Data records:
***

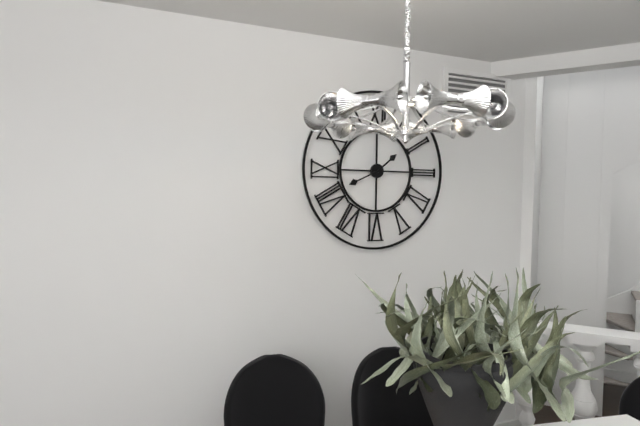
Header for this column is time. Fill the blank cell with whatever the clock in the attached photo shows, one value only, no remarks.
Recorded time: 1:41
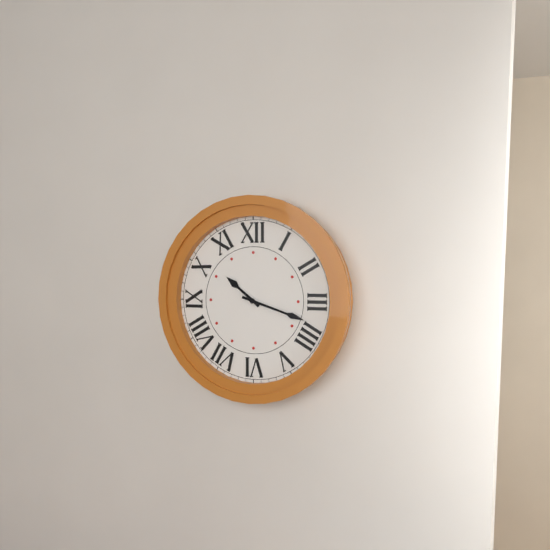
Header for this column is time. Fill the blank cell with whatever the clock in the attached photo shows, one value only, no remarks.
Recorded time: 10:18
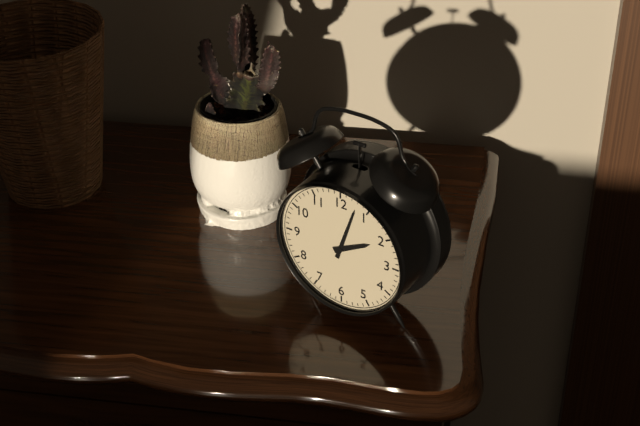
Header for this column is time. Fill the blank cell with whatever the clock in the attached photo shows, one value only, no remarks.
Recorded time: 2:03
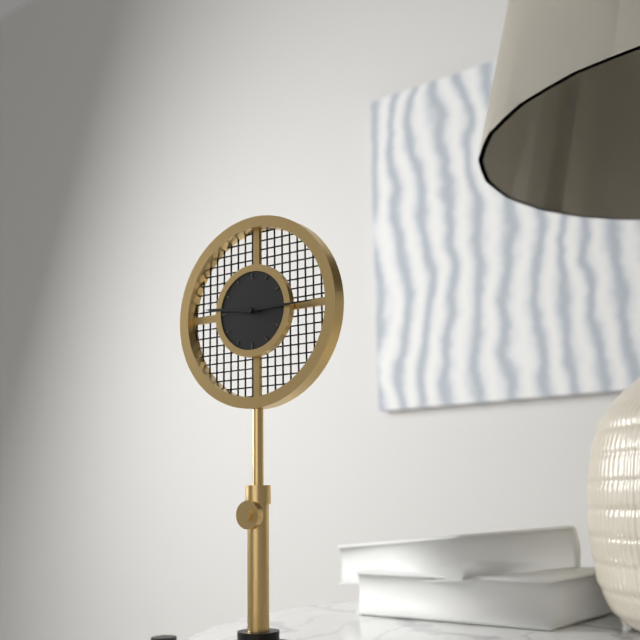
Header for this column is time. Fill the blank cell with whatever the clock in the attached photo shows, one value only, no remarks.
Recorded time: 9:15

***

Work required ::
Write out every entry above word for word, leaving out the pictures.

Reply ::
Header for this column is time. Fill the blank cell with whatever the clock in the attached photo shows, one value only, no remarks.
Recorded time: 1:41
Header for this column is time. Fill the blank cell with whatever the clock in the attached photo shows, one value only, no remarks.
Recorded time: 10:18
Header for this column is time. Fill the blank cell with whatever the clock in the attached photo shows, one value only, no remarks.
Recorded time: 2:03
Header for this column is time. Fill the blank cell with whatever the clock in the attached photo shows, one value only, no remarks.
Recorded time: 9:15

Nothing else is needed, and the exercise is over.